Subject: honeyeaters
From: "L.E.C." <>
Date: Wed, 05 Apr 1995 11:29:39 +1000 (EET)
On 5 April, 1995, Kerrilee Horskins wrote:

> I am currently writing an honours thesis at Monash Uni. after 
> investigating the role of the honeybee in the breeding biology of the 
> yellow mallee in Wyperfeld National Park.  After comparing the volume 
> of available nectar throughout the day with the study of Bond and 
> Brown (1979),I found that nectar levels were much higher this year 
> than in 1977 when their study was conducted, although weather 
> conditions were comparable.
> Whilst in the field, I did not observe any wattlebirds or honeyeaters 
> visiting Eucalyptus costata whereas Bond and Brown recorded numerous 
> visits. 
> As the mallee is in drought, I am interested to know whether 
> anyone has noted the presence of such nectar eating birds from 
> the Wyperfeld/mallee region,in areas not usually visited.

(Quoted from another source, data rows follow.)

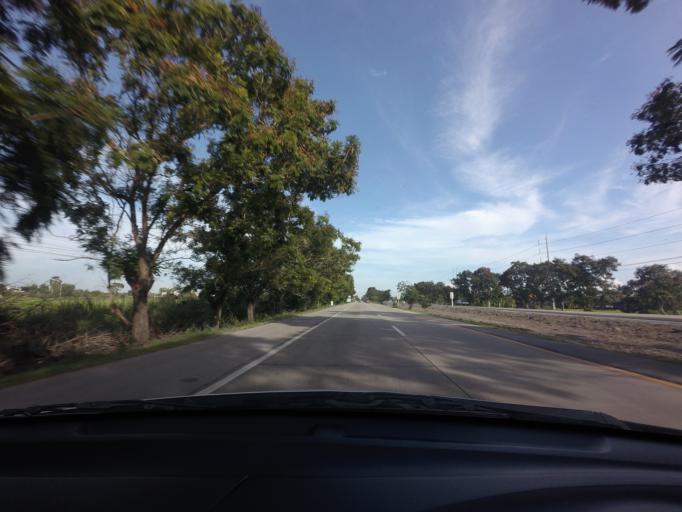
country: TH
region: Phra Nakhon Si Ayutthaya
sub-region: Amphoe Bang Sai
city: Bang Sai
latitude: 14.2537
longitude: 100.2606
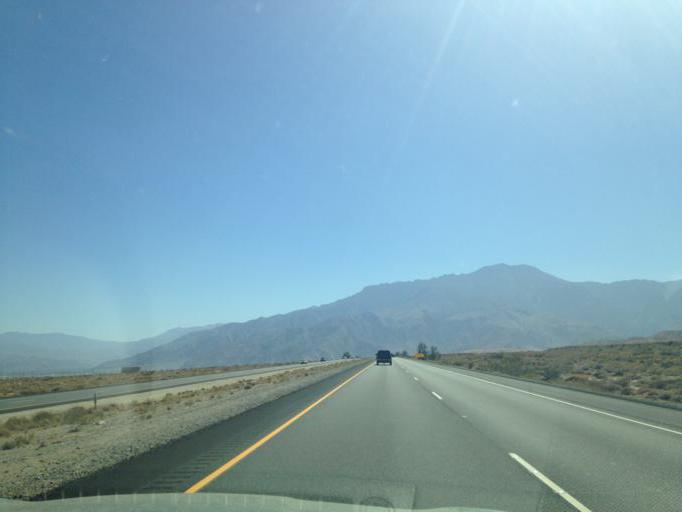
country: US
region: California
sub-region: San Bernardino County
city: Morongo Valley
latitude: 33.9797
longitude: -116.5848
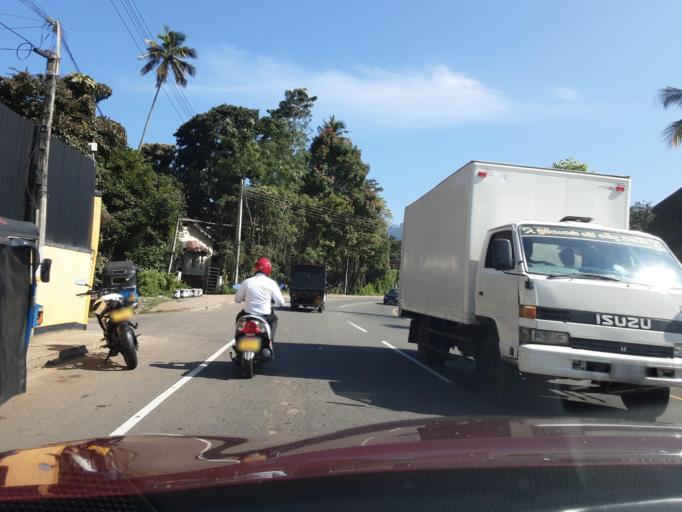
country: LK
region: Uva
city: Badulla
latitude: 6.9930
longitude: 81.0567
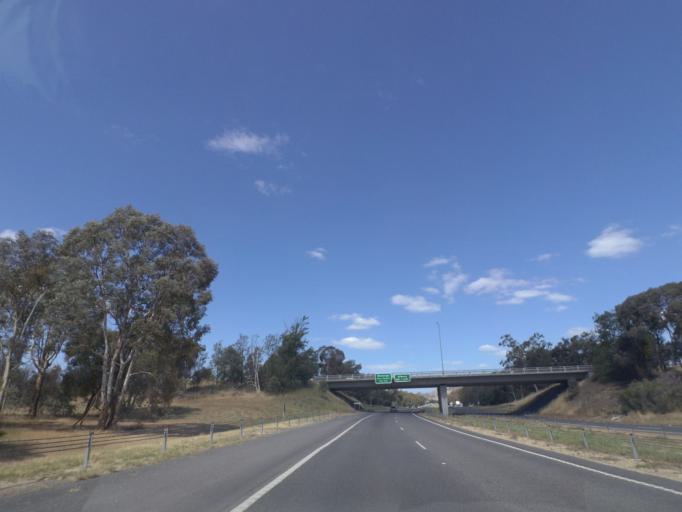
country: AU
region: Victoria
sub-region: Wodonga
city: Wodonga
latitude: -36.1068
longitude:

Kerrilee -- There were a few general observations this year, as is usual
during a drought, of mallee honeyeaters south of their normal range in
Victoria.  Those of which I'm aware include: (i) Black Honeyeaters were
seen down to the suburbs of Ballarat (reported in nature notes column of
`The Ballarat Courier'), (ii) I saw White-fronted Honeyeaters and
Spiny-cheeked Honeyeaters west of the Grampians in March, (iii) Pied
Honeyeaters were seen in various parts of western Victoria.  I know there
were lots of other sightings of mallee honeyeaters in southern Victoria,
but I don't have any record of them myself.  The Bird Observers Club
(they're in the phone book) will have received these kinds of records over
summer/autumn of 1994/95.  I'm surprised to hear that there were no
honeyeater visits at all to the E. costata flowers.  Even in the driest
weather, I'd expect some honeyeaters to still be there (Purple-gaped HE,
Yellow-plumed HE, etc.).  The species that move out of the mallee in dry
times are typically the ones I named above in (i), (ii) & (iii), whereas
Purple-gaped HE and Yellow-plumed HE are unlikely to do so.  What time of
day were you in the field usually? 

Good luck with your project -- Lawrie.